Oggi è stato sottoscritto il nuovo contratto nazionale di lavoro della Dirigenza sanitaria, un risultato atteso che rappresenta un passaggio fondamentale per il riconoscimento professionale, economico e organizzativo dei 130mila dirigenti del Servizio Sanitario Nazionale e che porterà arretrati per circa 7mila euro.
La firma del contratto è estremamente rilevante per l’intero sistema sanitario pubblico in quanto rafforza il ruolo strategico della dirigenza sanitaria nella governance clinica, nell’innovazione organizzativa e nel miglioramento della qualità dei servizi ai cittadini.
Determinante il contributo della Cisl Medici, che ha partecipato al confronto negoziale con competenza e visione strategica. L’impegno della Cisl Medici ha consentito di promuovere soluzioni orientate alla sostenibilità del sistema, alla dignità professionale dei dirigenti e la tutela delle condizioni di lavoro.
Il nuovo contratto introduce aggiornamenti mirati alla valorizzazione delle competenze, allo sviluppo di carriera, al rafforzamento delle tutele professionali e alla conciliazione tra vita lavorativa e personale.
“Con la firma di oggi - dichiarano Luciana Cois e Aniello Pietropaolo, segretaria generale e generale aggiunto Cisl Medici - si compie un passo importante verso il pieno riconoscimento del valore della dirigenza sanitaria. Questo contratto rappresenta non solo un adeguamento economico, ma un investimento strategico sulla qualità, sulla motivazione dei professionisti e sulla tenuta del Servizio sanitario nazionale.”
Novità della parte normativa
Il dirigente può chiedere la ricostituzione del rapporto di lavoro, negli ultimi cinque anni, con una delle aziende con le quali ha cessato il proprio rapporto.
Sono state introdotte modifiche in materia di ferie, al fine di garantirne maggiormente la fruizione e il monitoraggio del loro smaltimento. È prevista anche la possibilità di usufruire delle ferie durante il periodo di preavviso.
Considerata la peculiarità del settore sanitario, è stata introdotta una specifica tutela per il personale oggetto di aggressioni da parte di terzi, prevedendo il patrocinio legale da parte dell’Azienda e, su richiesta del dirigente, il supporto psicologico.
"E’ un risultato importante - sottolinea il segretario confederale, Ignazio Ganga - che premia la scelta operata dal tavolo negoziale di chiudere rapidamente il triennio contrattuale 2022/2024 assicurando significativi incrementi economici e poter così avviare il negoziato 2025/2027 nel quale affrontare e risolvere i problemi normativi ancora inevasi".

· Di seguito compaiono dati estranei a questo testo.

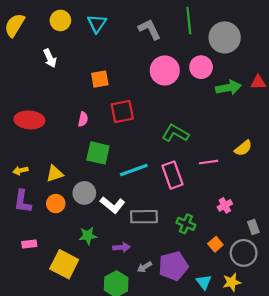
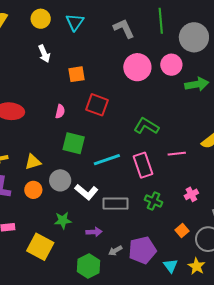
white arrow: (50, 58) -> (44, 54), moved
red square: (122, 111) -> (97, 105), turned 30
green cross: (186, 224) -> (154, 201), moved
yellow star: (232, 282) -> (197, 266), turned -30

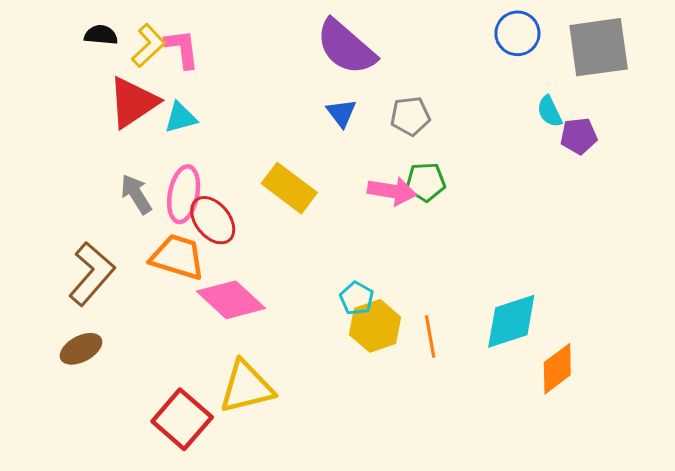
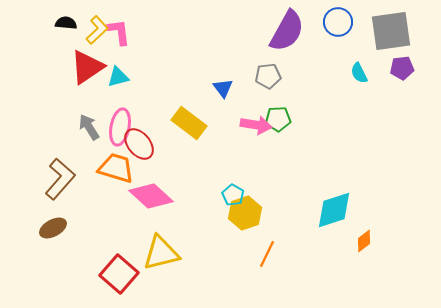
purple semicircle: (346, 47) -> (287, 31), moved, turned -102
blue triangle: (341, 113) -> (223, 88), moved
purple pentagon: (579, 136) -> (402, 68), moved
orange line: (430, 337) -> (267, 254), moved, turned 36
orange diamond: (557, 369) -> (364, 241), size x0.7

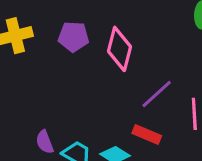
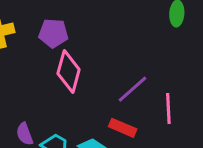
pink diamond: (120, 49) -> (69, 72), moved

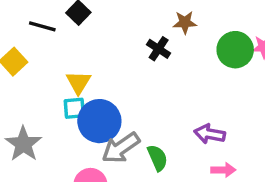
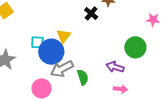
green circle: (235, 50) -> (135, 47), moved
yellow triangle: (79, 82) -> (64, 36), moved

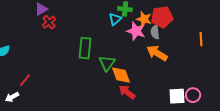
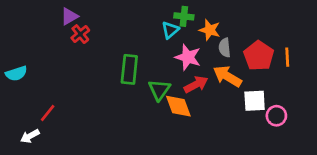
red pentagon: (162, 17) -> (259, 56), moved, turned -30
pink star: (136, 31) -> (188, 57), moved
red arrow: (127, 92) -> (196, 84), moved, turned 114
pink circle: (193, 95) -> (276, 116), moved
white square: (177, 96) -> (255, 101), moved

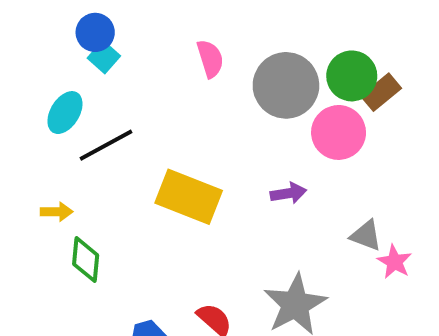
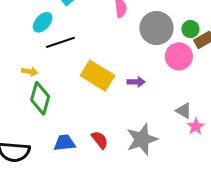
green circle: (352, 76) -> (190, 29), size x0.7
purple arrow: (288, 193) -> (136, 82), moved
green diamond: (86, 260) -> (40, 98), size x1.4

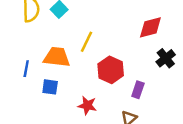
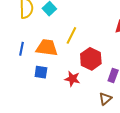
blue line: (26, 69) -> (22, 49), moved
red star: (87, 105) -> (72, 79), moved

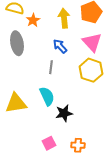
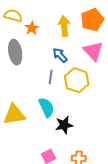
yellow hexagon: (91, 70) -> (77, 80), moved

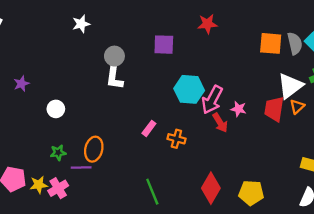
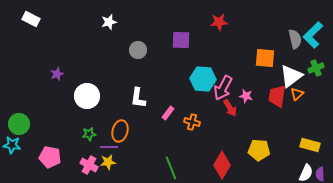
orange square: (271, 43) -> (265, 58), moved
white L-shape: (114, 78) -> (138, 98), moved
white circle: (56, 109) -> (87, 96), size x1.6
yellow star: (39, 185) -> (108, 162), moved
pink cross: (58, 188) -> (89, 165), turned -30
yellow pentagon: (251, 193) -> (259, 150), moved

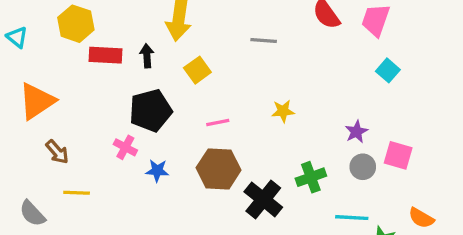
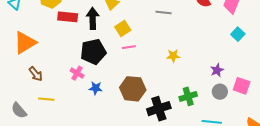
black arrow: (147, 56) -> (93, 18), size x1.5
pink line: (218, 123) -> (129, 47), moved
black cross: (263, 199) -> (159, 109), turned 30

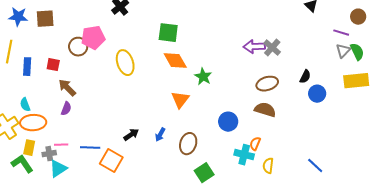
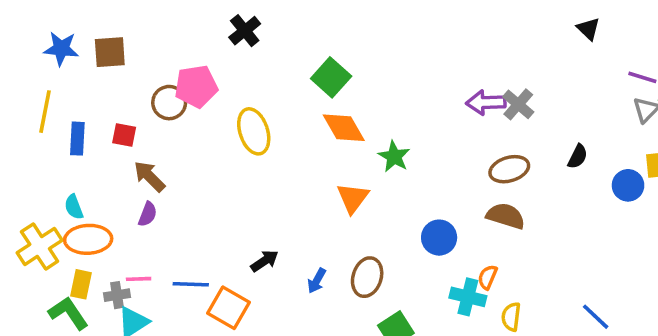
green square: (168, 33) -> (331, 77), turned 35
blue circle: (317, 94) -> (628, 185), moved
blue arrow: (160, 135) -> (317, 281), moved

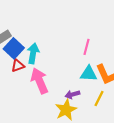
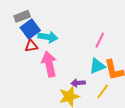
cyan arrow: (33, 53) -> (48, 37), turned 78
cyan triangle: (89, 74) -> (97, 66), turned -36

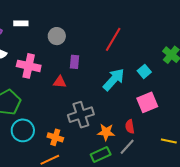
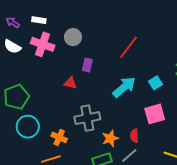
pink cross: (29, 66) -> (43, 44), moved
orange star: (106, 132) -> (110, 138), turned -30

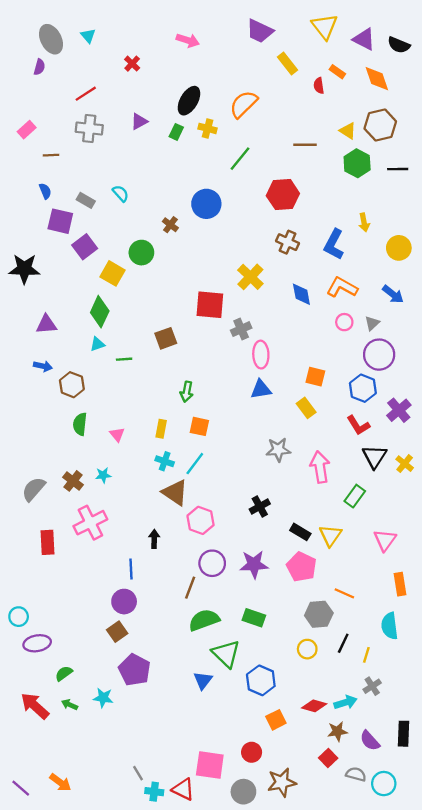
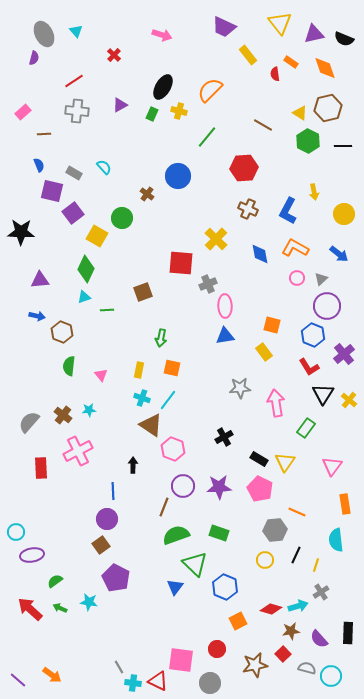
purple triangle: (364, 39) -> (314, 34), turned -40
brown line: (305, 145) -> (263, 125), turned 30
brown star: (282, 782) -> (255, 665), moved

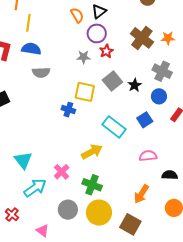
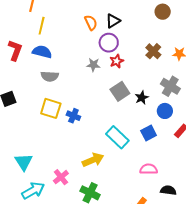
brown cross: (142, 38) -> (153, 51), size x0.7
yellow square: (85, 92) -> (51, 108), moved

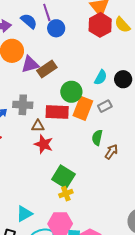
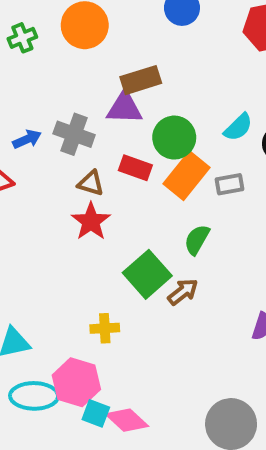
purple triangle: (30, 64) -> (124, 108), moved
red rectangle: (57, 112) -> (135, 168), size x0.7
brown arrow: (111, 152) -> (183, 292), moved
green square: (63, 177) -> (147, 274), moved

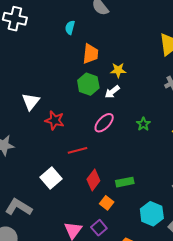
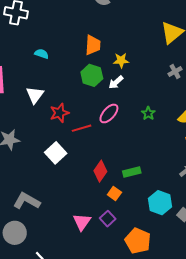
cyan semicircle: (70, 28) -> (42, 54), moved, turned 96
red star: (55, 120) -> (59, 113), turned -30
red line: (78, 150) -> (82, 128), moved
white square: (51, 178) -> (56, 153), moved

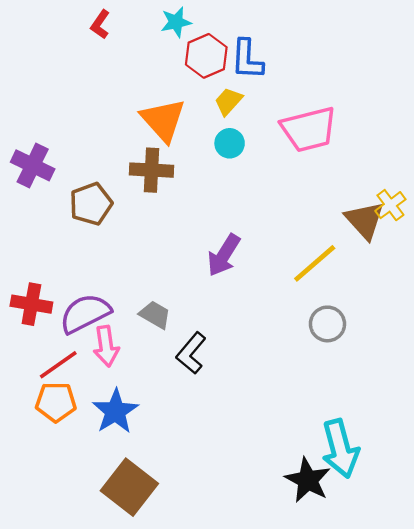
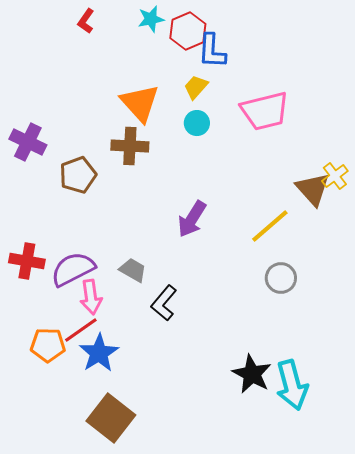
red hexagon: (206, 56) -> (188, 31), moved
red line: (58, 365) -> (81, 330), moved
black star: (308, 480) -> (252, 374), moved

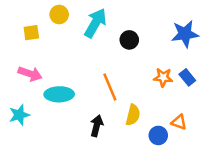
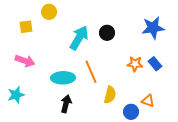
cyan arrow: (95, 23) -> (79, 38), moved
cyan ellipse: (59, 94) -> (63, 78), moved
black arrow: (97, 126) -> (66, 104), moved

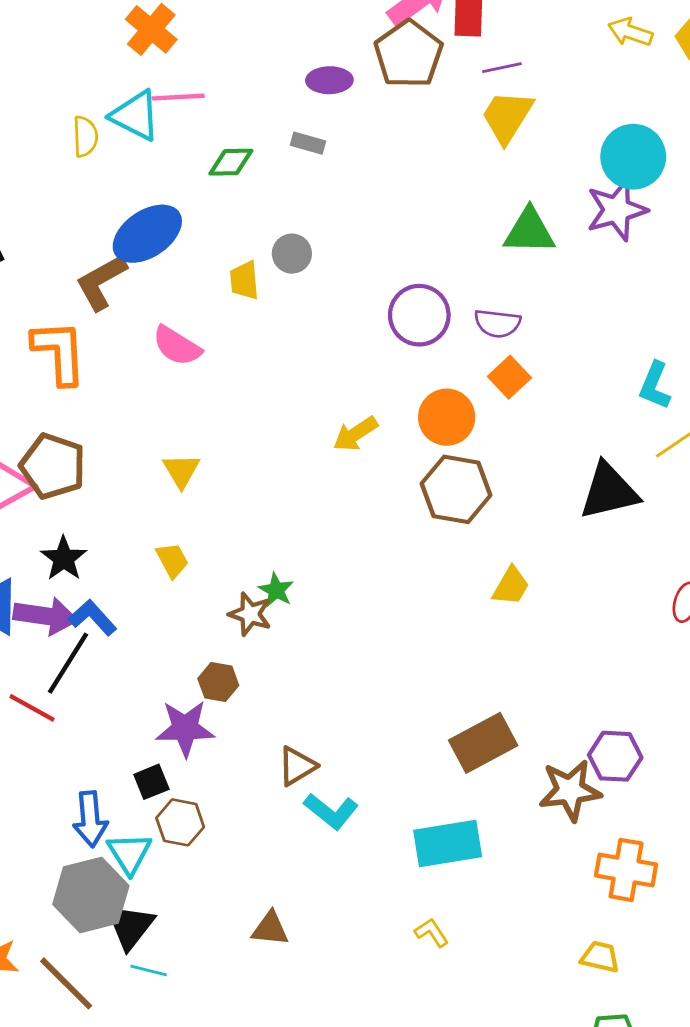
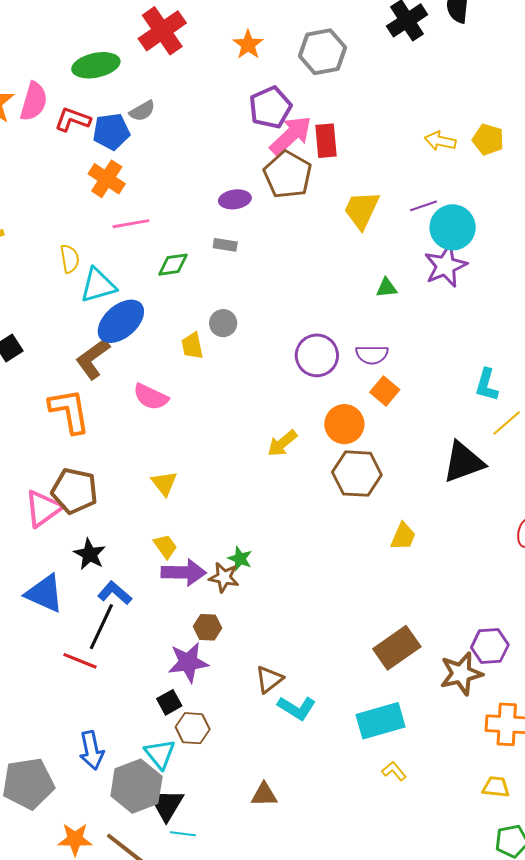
purple line: (502, 68) -> (423, 206), moved
cyan triangle: (135, 116) -> (98, 285), moved, turned -36
green triangle: (529, 231) -> (387, 288), size x0.6
purple arrow: (45, 616) -> (184, 572), moved
blue arrow: (90, 819) -> (92, 750), moved
yellow L-shape: (432, 933) -> (394, 771), moved

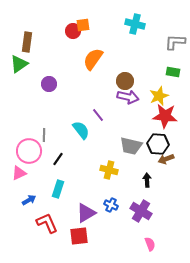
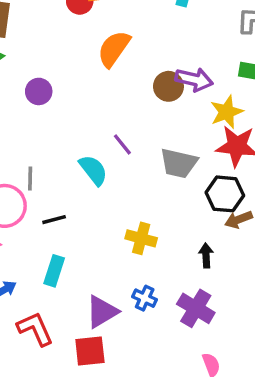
purple arrow: (128, 97) -> (194, 79), moved
gray trapezoid: (131, 146) -> (179, 163), moved
black line: (58, 159) -> (54, 220), turned 40

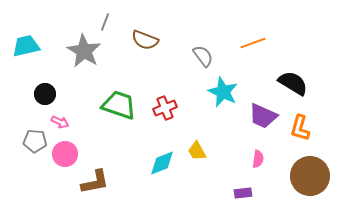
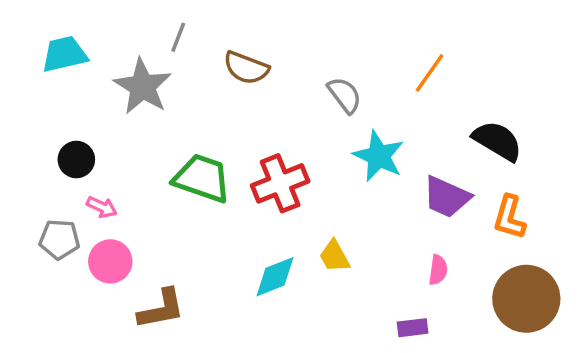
orange line: (253, 43) -> (430, 73), turned -35
cyan trapezoid: (26, 46) -> (64, 54), moved
red cross: (165, 108) -> (280, 183), size x1.4

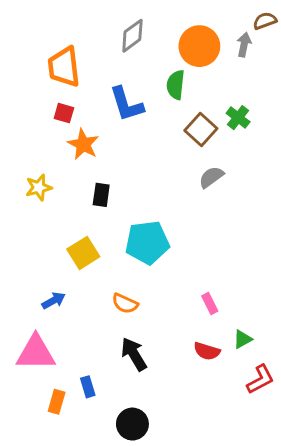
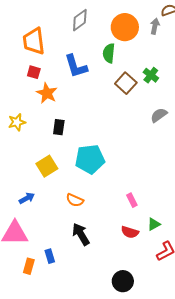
gray semicircle: (211, 177) -> (159, 115), moved
black circle: (132, 424) -> (123, 281), moved

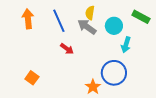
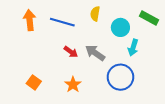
blue line: (59, 21) -> (62, 22), turned -50
gray arrow: (87, 27) -> (95, 53), moved
orange star: (93, 87) -> (73, 85), moved

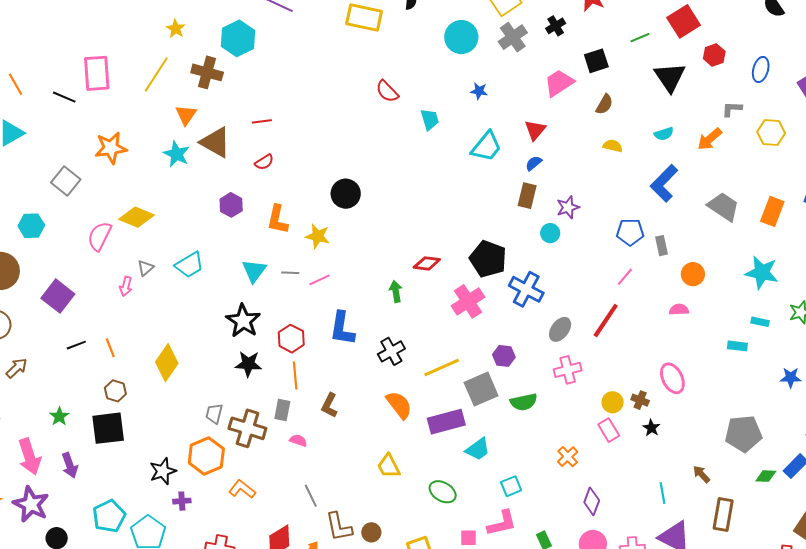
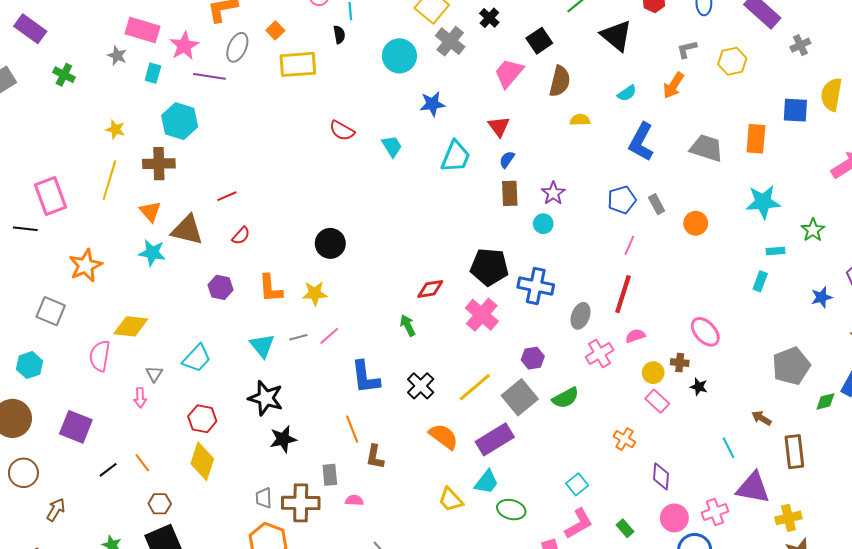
blue star: (479, 91) -> (432, 104), size x1.4
brown semicircle: (604, 104) -> (560, 81), size x1.4
pink semicircle: (679, 310) -> (635, 336), moved
red hexagon: (291, 339) -> (202, 419), moved
cyan rectangle: (737, 346) -> (760, 281), turned -60
orange line: (295, 375) -> (352, 429), moved
cyan trapezoid: (478, 449) -> (486, 482), moved

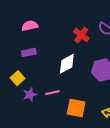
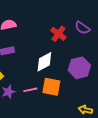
orange square: (76, 108) -> (51, 87), moved

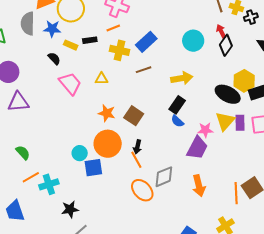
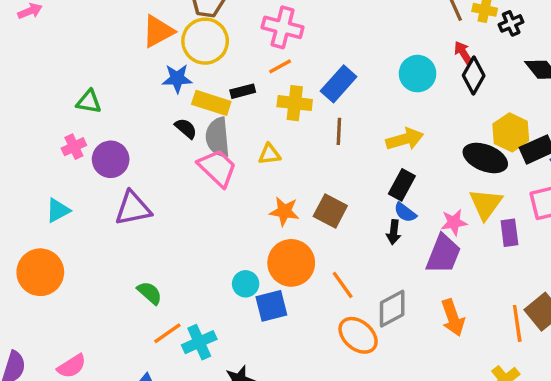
gray semicircle: (28, 24) -> (218, 137), moved
yellow rectangle: (71, 45) -> (211, 103), size x1.5
brown line: (144, 70) -> (339, 131), turned -63
purple rectangle: (240, 123) -> (509, 233), moved
black arrow: (138, 147) -> (394, 232), moved

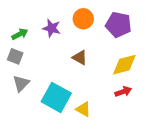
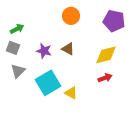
purple pentagon: (118, 25) -> (114, 21), moved
purple star: (52, 28) -> (44, 51), moved
cyan square: (56, 97) -> (48, 83), turned 30

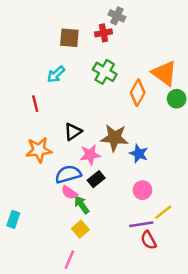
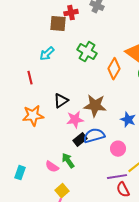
red cross: (103, 33) -> (71, 13), moved
blue star: (139, 154) -> (128, 120), moved
blue semicircle: (68, 174) -> (94, 136), moved
pink semicircle: (69, 193) -> (52, 167), moved
cyan rectangle: (13, 219) -> (20, 173), moved
yellow square: (80, 229) -> (62, 191), moved

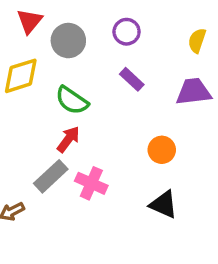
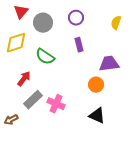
purple rectangle: (132, 79) -> (79, 45), turned 32
purple trapezoid: (193, 92) -> (109, 64), moved
red arrow: (68, 139) -> (24, 79), moved

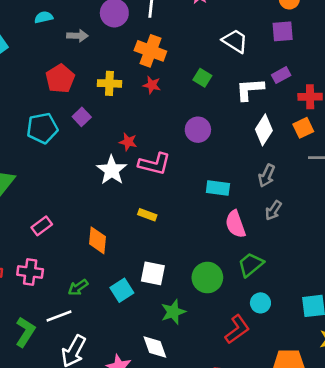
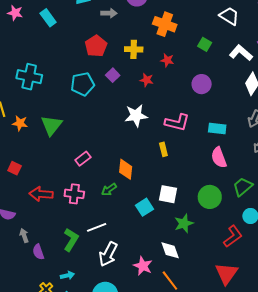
red star: (152, 85) -> (167, 60), moved
white L-shape: (250, 89) -> (241, 53), turned 45
red star: (128, 142) -> (147, 80), moved
pink L-shape: (154, 164) -> (177, 122), moved
white star: (112, 170) -> (136, 116), turned 30
yellow rectangle: (147, 215) -> (163, 149), turned 56
pink semicircle: (235, 224) -> (219, 157), moved
green arrow: (78, 287) -> (109, 190), moved

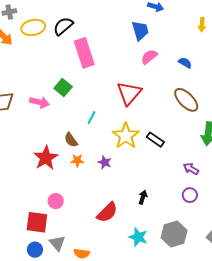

Diverse, comunque, le novità contenute nel testo quali ad esempio il rafforzamento delle tutele legali in caso di aggressioni, carriere più flessibili, premialità per chi lavora al pronto soccorso, aumenti per i giovani, riduzione delle penalizzazioni per il regime di extra moenia, aspetti fortemente sollecitati dalla Cisl e dalla Cisl medici.
"La firma odierna - precisa Ganga - rappresenta un passaggio fondamentale nel riconoscimento dell’insostituibile ruolo svolto dai professionisti della sanità pubblica, soprattutto alla luce delle grandi difficoltà affrontate in questi anni e di quelle che ogni giorno sono chiamati a sostenere per poter continuare a garantire un Servizio Sanitario Nazionale di qualità basato sui principi di universalità, uguaglianza ed equità".
"L’auspicio - conclude - è che ora, dopo l’emanazione da parte delle Regioni del necessario atto di indirizzo si convochi sin da subito il tavolo per l’avvio del negoziato del triennio 2025/2027 rendendo così possibile, per la prima volta, il riallineamento delle vigenze contrattuali".
Di diverso parere la Fp Cgil Medici e Dirigenti SSN che non ha sottoscritto a novembre l'ipotesi di accordo per il rinnovo del contratto 2022/2024 e non ha firmiamo ieri il definitivo perchè - ribadito - "non ci sono le condizioni sindacali minime economiche e normative. Rimane un contratto de-finanziato di ben 580 euro lordi rispetto all'inflazione del triennio, che non introduce nulla di normativo e che peggiora le sperequazioni a danno dei Dirigenti sanitari e delle professioni sanitarie".